7.2.a. All variables shall be initialized before use.

7.2.b. It is preferable to define local variables as you need them, rather than all at the top of a function.

7.2.c. If project- or file-global variables are used, their definitions shall be grouped together and placed at the top of a source code file.

7.2.d. Any pointer variable lacking an initial address shall be initialized to NULL.


uint32_t  g_array[NUM_ROWS][NUM_COLS] = { ... };

    for (int col = 0; col < NUM_COLS; col++)
        g_array[row][col] = ...;

Reasoning: Too many programmers assume the C run-time will watch out for them, e.g., by zeroing the value of uninitialized variables on system startup. This is a bad assumption, which can prove dangerous in a mission-critical system. For readability reasons it is better to declare local variables as close as possible to their first use,12 which C99 makes possible by incorporating that earlier feature of C++.

Enforcement: An automated tool shall scan all of the source code prior to each build, to warn about variables used prior to initialization; static analysis tools can do this. The remainder of these rules shall be enforced during code reviews.
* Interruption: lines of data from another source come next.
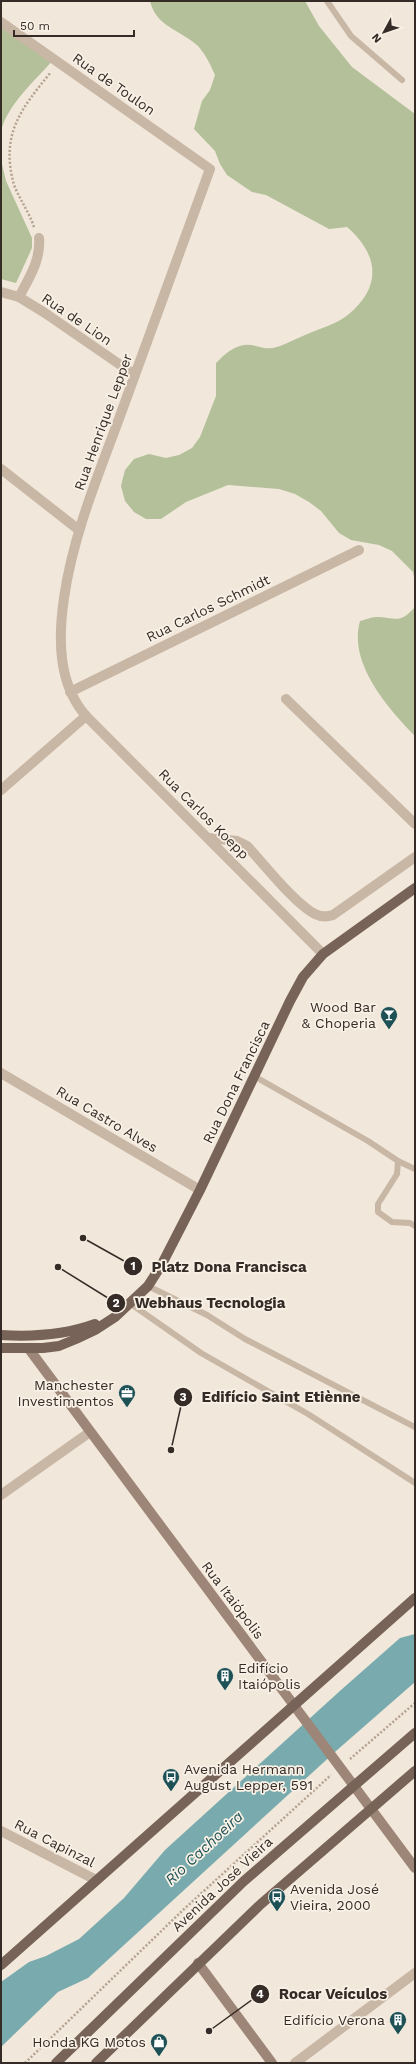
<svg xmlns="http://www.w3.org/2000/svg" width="416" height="2064" viewBox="0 0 416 2064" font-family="'Work Sans',sans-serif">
<rect width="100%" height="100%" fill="#f1e7da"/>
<g fill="#b3c09a">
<path d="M150,1H305L319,26L352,67L415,114V581L413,572L392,551L379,545L351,540L339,533L321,511L309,502L295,494L279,489L228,485L186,502L161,519H146L134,512L125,501L121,486L125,470L134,459L149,454L166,458L179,455L192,448L200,437L216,396V363C223,356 230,349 240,346C251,342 263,350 273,348C283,346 295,339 305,335C319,329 337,324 349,314C382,286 379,255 347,227L329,229L266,195L252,192L227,175L220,164L215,151L194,129L202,101L210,90L215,75C210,64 206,55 198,46C181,30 156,27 150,1Z"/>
<path d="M1,26L52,61C34,82 8,104 1,131Z"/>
<polygon points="1,160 6,181 32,238 32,248 16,283 1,279"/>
<path d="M415,607V736C388,708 348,663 360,621C365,620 371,617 376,617C396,617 399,625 415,607Z"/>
</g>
<polygon fill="#79abae" points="415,1634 415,1682 336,1751 88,1978 58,1992 1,2047 1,1982 29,1962 46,1956 79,1939 124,1898 165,1850 341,1690 400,1638"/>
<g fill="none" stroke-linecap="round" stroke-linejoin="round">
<g stroke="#b5a190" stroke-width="2.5" stroke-dasharray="2 2" stroke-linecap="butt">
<path d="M34,227C29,212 20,200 14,185C0,134 21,109 51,72"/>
<polyline points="350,1759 415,1703"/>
<polyline points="25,2063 183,1910 331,1775"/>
</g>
<g stroke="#c9b7a6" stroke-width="6">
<polyline points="327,1 351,36 402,80"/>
<polyline points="254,1076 368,1141 398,1161 397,1174 378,1204 378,1212 392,1222 410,1223 415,1226"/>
<polyline points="398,1161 415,1169"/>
<polyline points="148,1286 207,1315 245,1339 415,1427"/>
<polyline points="131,1304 201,1353 308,1414 415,1483"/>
</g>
<g stroke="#c9b7a6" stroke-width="10">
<path d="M1,22L210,169C180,251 150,334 120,416C98,476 73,535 64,598C58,639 58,684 86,716L323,954"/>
<polyline points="1,292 19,297 45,313 135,375"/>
<path d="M19,297C29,278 41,260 39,238"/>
<polyline points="1,469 79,530"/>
<polyline points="70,692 359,550"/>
<polyline points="286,699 415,824"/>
<polyline points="1,790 86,716"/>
<path d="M209,838L237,841L247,846C264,864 295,904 315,914C321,917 327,917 333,915L415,857"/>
<polyline points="1,1073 200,1190"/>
<polyline points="1,1495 90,1432"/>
<polyline points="1,1831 96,1880"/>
<polyline points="295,2063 415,1973"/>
</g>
<g stroke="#9d8677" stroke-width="10">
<polyline points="29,1349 415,1868"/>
<polyline points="198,1963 272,2063"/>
</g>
<g stroke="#776358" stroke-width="10">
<path d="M1,1335C34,1337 65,1335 95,1324"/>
<polyline points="1,1348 43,1348 59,1346 76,1339 95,1330 115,1317 148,1286 162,1264 200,1190 290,1001 303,977 323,954 415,888"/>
<polyline points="1,1965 415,1598"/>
<polyline points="56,2063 244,1881 415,1733"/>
<polyline points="96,2063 261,1904 415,1771"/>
</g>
</g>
<defs>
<symbol id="bar-pin" viewBox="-11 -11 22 30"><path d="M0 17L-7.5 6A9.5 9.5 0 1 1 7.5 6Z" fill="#1d5156" stroke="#f9f1e6"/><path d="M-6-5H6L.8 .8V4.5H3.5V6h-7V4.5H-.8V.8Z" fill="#fff"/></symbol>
<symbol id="office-pin" viewBox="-11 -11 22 30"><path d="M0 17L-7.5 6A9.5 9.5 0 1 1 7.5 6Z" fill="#1d5156" stroke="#f9f1e6"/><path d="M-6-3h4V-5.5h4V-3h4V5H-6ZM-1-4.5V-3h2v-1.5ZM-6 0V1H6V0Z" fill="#fff"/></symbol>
<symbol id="building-pin" viewBox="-11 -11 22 30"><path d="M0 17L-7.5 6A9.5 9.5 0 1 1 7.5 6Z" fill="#1d5156" stroke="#f9f1e6"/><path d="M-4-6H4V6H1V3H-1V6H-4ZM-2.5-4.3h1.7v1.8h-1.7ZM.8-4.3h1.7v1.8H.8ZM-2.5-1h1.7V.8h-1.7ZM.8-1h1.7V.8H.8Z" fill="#fff"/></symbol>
<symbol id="bus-pin" viewBox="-11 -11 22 30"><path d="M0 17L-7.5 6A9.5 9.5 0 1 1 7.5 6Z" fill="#1d5156" stroke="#f9f1e6"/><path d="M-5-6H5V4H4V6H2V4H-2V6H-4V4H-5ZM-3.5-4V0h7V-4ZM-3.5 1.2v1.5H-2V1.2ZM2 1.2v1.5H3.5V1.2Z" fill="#fff"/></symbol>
<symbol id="shop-pin" viewBox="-11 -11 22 30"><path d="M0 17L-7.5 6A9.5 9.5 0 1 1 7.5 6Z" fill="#1d5156" stroke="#f9f1e6"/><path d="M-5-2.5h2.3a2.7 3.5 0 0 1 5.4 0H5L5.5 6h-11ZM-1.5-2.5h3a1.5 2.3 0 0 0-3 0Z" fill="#fff"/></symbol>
</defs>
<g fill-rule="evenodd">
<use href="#bar-pin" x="379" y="1005" width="20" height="27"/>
<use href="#office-pin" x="117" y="1383" width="20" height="27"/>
<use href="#building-pin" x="215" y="1666" width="20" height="27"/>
<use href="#bus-pin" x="161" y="1767" width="20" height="27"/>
<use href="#bus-pin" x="267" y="1887" width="20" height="27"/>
<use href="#building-pin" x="388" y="2010" width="20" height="27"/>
<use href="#shop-pin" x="149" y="2032" width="20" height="27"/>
</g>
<g text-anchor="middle" stroke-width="3.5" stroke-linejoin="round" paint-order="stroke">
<g font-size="14" fill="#352c27" stroke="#f9f1e6">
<text transform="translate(114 84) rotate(35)" y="5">Rua de Toulon</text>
<text transform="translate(77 319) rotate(34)" y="5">Rua de Lion</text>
<text transform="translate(103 422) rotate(-70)" y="5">Rua Henrique Lepper</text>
<text transform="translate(208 608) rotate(-26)" y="5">Rua Carlos Schmidt</text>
<text transform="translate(204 814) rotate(45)" y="5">Rua Carlos Koepp</text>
<text transform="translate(236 1082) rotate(-64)" y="5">Rua Dona Francisca</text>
<text transform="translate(107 1119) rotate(31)" y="5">Rua Castro Alves</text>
<text transform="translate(233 1600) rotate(53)" y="5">Rua Itaiópolis</text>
<text transform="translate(55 1843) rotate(27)" y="5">Rua Capinzal</text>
<text transform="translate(222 1884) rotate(-43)" y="5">Avenida José Vieira</text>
</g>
<g font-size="14" fill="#352c27" stroke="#f9f1e6" text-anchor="end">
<text x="376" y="1012">Wood Bar<tspan x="376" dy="16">&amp; Choperia</tspan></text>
<text x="114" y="1390">Manchester<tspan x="114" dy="16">Investimentos</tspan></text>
<text x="238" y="1673" text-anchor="start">Edifício<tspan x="238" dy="16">Itaiópolis</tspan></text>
<text x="184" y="1774" text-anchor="start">Avenida Hermann<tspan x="184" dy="16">August Lepper, 591</tspan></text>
<text x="290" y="1894" text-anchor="start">Avenida José<tspan x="290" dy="16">Vieira, 2000</tspan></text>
<text x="385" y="2025">Edifício Verona</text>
<text x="146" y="2047">Honda KG Motos</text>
</g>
<g font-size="15" font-style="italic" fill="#1d5156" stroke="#f9f1e6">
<text transform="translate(204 1848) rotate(-43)" y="5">Rio Cachoeira</text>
</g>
</g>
<path fill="none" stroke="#352c27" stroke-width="1.5" d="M83 1238L133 1266M58 1267L116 1303M171 1450L183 1397M209 2031L260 1994"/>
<g fill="#352c27" stroke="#f9f1e6" stroke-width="1.5">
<circle cx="83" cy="1238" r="4"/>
<circle cx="58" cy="1267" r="4"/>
<circle cx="171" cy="1450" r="4"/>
<circle cx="209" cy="2031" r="4"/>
<circle cx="133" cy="1266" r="10"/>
<circle cx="116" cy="1303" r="10"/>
<circle cx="183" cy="1397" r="10"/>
<circle cx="260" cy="1994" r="10"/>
</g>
<g font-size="12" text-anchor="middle" font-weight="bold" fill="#fff">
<text x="133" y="1270">1</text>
<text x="116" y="1307">2</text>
<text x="183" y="1401">3</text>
<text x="260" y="1998">4</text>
</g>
<g font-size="15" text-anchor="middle" font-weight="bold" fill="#352c27" stroke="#f9f1e6" stroke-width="3.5" stroke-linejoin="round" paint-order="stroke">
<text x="229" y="1272">Platz Dona Francisca</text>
<text x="210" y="1308">Webhaus Tecnologia</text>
<text x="281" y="1402">Edifício Saint Etiènne</text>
<text x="333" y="1999">Rocar Veículos</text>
</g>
<rect width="416" height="2064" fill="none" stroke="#352c27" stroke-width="4"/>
<g transform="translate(384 32) rotate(230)" stroke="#f9f1e6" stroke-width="3" paint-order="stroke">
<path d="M0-3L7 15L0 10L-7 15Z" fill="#352c27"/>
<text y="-6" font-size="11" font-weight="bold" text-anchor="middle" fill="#352c27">N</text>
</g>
<path d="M14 30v6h120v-6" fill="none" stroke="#352c27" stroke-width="2"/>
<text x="20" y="30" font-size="12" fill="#352c27" stroke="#f9f1e6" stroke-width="3" paint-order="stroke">50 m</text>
</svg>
[12] [Uwano] describes back-and-forth code review eye movements that demonstrate the value of placing variable declarations as close as possible to the code that first references them.


Does Rule 7.2.a mean that variables must be initialized where they are declared? I've seen where some coding standards require this, but for some variables there is no single meaningful initial / default value and I thus like to initialize those variables inside an if statement or similar.
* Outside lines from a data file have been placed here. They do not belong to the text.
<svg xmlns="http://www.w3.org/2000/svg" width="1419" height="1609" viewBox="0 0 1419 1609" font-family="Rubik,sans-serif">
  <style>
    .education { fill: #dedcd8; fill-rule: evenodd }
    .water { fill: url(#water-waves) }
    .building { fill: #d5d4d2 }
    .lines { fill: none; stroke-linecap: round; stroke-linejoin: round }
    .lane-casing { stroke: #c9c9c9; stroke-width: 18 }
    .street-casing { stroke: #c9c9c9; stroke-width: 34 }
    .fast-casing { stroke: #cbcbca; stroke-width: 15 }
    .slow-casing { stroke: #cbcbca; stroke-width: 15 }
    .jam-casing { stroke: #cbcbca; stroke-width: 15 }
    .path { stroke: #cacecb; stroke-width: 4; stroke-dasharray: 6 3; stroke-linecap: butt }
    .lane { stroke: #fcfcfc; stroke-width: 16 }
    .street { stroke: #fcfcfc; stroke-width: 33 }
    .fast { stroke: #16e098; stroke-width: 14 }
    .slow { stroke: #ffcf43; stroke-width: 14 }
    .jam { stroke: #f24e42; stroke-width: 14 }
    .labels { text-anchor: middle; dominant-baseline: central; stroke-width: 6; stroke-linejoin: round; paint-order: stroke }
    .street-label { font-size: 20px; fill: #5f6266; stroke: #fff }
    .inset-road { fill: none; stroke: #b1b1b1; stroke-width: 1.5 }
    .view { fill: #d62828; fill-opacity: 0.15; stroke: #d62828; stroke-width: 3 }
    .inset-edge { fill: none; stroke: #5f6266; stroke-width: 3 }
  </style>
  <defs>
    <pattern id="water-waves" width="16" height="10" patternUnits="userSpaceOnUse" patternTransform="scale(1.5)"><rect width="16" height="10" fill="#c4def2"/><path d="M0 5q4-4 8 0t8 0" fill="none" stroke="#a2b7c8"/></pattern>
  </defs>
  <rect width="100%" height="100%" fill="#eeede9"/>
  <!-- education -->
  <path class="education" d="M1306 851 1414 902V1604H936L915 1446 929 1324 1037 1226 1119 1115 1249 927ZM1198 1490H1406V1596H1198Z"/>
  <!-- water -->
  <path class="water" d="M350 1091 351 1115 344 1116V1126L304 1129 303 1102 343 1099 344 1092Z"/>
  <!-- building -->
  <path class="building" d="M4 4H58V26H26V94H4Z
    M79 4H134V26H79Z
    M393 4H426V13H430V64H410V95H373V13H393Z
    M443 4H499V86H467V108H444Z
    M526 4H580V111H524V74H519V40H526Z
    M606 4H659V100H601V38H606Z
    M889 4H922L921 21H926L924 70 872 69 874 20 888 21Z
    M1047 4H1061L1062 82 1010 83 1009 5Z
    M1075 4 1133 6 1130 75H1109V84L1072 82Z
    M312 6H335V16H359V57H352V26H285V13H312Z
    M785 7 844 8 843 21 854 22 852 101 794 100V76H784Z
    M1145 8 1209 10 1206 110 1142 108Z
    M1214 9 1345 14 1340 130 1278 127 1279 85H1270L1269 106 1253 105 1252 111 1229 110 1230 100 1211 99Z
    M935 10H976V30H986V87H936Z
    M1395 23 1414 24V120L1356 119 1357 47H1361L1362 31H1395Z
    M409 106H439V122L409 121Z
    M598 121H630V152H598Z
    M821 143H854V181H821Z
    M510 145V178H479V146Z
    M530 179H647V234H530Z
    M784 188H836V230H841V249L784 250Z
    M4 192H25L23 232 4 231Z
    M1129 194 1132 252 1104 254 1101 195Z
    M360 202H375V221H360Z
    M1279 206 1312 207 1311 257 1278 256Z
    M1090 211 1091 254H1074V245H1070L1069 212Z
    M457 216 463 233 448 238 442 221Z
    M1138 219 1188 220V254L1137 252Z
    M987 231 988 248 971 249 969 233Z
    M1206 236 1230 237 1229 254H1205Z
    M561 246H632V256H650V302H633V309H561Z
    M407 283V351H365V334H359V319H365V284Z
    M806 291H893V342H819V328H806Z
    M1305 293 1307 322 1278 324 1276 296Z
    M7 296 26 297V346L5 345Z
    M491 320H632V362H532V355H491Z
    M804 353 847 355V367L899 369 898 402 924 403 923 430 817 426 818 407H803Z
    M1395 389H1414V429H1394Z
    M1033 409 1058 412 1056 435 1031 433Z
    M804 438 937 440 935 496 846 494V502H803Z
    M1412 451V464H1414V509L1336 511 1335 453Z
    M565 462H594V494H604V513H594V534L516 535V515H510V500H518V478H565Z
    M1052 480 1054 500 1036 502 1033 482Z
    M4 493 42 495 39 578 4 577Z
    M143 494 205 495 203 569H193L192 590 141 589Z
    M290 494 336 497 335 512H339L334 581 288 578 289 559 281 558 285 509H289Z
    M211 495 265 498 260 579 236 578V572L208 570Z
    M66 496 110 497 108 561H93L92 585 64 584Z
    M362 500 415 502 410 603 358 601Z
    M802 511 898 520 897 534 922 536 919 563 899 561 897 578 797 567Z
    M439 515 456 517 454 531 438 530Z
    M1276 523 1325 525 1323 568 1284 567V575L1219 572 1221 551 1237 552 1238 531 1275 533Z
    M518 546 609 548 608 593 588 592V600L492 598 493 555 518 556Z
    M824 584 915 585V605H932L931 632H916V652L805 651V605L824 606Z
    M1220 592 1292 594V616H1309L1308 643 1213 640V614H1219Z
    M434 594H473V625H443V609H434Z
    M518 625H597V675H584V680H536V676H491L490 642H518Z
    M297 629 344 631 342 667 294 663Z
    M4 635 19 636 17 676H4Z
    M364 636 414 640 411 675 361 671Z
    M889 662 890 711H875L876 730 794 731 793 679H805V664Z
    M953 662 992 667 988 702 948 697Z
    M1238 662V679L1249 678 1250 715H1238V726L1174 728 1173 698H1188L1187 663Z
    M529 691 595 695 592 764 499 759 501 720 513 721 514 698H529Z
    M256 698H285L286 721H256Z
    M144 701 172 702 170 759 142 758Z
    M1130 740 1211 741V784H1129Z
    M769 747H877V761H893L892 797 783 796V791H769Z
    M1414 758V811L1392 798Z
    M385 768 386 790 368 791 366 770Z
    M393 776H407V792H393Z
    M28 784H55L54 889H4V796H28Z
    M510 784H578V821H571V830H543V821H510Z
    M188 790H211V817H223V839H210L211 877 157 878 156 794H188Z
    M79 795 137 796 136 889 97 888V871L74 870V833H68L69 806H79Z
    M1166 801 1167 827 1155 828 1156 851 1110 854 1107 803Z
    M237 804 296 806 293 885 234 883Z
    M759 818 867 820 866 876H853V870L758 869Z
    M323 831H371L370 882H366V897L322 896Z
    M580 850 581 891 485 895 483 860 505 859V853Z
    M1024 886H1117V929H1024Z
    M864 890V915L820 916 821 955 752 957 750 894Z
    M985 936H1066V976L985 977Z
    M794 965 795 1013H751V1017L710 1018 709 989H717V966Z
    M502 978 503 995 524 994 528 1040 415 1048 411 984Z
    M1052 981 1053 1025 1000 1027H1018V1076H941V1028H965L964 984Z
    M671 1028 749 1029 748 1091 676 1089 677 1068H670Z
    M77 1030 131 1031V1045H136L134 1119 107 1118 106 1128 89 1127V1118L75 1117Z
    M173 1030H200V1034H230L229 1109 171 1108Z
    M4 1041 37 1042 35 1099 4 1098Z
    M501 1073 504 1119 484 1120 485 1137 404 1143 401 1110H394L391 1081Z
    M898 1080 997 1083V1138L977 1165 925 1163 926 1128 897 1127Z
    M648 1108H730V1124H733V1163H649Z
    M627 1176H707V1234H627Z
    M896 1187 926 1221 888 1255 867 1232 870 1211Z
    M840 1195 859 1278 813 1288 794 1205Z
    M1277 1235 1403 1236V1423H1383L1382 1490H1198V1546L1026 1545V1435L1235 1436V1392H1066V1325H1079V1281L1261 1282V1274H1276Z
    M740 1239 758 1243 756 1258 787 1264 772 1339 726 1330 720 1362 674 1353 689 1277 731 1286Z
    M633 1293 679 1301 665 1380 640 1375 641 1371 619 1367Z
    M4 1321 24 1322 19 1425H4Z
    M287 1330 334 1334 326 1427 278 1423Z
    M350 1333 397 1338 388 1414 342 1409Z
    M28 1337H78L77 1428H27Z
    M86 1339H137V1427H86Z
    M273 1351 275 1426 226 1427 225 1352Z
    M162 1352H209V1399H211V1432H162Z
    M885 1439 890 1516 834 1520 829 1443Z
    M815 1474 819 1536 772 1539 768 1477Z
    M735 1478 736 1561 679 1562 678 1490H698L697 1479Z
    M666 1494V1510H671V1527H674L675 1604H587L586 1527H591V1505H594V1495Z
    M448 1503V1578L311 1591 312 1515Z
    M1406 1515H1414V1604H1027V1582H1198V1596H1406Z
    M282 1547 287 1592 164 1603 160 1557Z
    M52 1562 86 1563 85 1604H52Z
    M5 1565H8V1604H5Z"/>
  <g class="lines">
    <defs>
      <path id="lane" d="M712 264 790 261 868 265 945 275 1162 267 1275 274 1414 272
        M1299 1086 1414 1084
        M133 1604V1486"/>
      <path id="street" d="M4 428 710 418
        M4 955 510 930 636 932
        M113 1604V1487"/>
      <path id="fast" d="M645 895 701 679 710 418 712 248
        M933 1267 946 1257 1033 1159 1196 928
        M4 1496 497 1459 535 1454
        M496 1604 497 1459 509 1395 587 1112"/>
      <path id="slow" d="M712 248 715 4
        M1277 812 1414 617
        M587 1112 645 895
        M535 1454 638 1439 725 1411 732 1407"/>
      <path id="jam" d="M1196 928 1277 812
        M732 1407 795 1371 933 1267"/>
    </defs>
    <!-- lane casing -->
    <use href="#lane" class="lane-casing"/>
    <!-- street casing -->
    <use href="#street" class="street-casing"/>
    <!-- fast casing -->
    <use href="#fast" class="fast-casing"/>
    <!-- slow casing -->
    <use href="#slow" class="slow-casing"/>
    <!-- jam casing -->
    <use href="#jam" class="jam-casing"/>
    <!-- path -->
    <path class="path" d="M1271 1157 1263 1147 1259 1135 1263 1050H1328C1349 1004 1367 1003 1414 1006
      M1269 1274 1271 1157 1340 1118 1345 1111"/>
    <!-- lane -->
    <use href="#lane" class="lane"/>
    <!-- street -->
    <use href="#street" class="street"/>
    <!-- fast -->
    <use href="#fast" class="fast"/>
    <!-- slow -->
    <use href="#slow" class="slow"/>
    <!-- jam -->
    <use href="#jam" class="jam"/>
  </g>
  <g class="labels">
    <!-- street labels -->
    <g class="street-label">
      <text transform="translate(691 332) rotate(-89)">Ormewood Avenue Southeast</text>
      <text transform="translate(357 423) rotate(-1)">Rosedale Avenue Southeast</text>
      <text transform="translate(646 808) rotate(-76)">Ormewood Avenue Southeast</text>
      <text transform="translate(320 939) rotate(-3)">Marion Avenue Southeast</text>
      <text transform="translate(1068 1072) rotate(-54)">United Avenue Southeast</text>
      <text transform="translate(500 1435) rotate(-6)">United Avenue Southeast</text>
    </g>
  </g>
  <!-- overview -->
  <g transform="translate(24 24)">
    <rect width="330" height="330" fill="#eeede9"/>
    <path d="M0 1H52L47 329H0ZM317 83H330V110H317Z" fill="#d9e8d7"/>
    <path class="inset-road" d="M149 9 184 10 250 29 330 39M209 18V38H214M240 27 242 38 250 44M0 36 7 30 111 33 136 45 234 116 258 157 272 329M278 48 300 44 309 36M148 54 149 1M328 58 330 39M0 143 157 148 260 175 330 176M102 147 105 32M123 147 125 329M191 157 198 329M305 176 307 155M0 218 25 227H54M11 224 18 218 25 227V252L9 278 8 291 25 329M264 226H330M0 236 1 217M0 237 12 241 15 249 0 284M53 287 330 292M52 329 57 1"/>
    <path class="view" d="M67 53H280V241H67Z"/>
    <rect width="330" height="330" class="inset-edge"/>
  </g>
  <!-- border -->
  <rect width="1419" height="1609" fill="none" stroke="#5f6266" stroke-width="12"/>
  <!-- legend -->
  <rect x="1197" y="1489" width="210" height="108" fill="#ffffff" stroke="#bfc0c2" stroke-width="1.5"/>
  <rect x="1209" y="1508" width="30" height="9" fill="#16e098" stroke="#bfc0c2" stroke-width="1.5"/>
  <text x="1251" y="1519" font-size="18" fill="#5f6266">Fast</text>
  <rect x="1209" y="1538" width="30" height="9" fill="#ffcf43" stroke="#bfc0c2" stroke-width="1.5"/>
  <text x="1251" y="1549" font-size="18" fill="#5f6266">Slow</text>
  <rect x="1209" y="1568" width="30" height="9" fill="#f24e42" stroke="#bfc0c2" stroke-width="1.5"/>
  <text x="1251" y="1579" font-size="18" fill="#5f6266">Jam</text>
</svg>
Does Rule 7.2.b mean that variables should be declared immediately before their first usage?

Rule 7.2.a only requires the initialization be before the first use. Thus a variable may or may not be initialized at its declaration specifically. I agree with you that sometimes the best place to initialize it is not until sometime after the definition.

Rule 7.2.b states only a preference toward placing definitions immediately prior to the first use of the variable. Follow this rule when possible (i.e., compiler-supported) and doing so will not make the program harder to read or maintain. Hopefully that makes things clearer.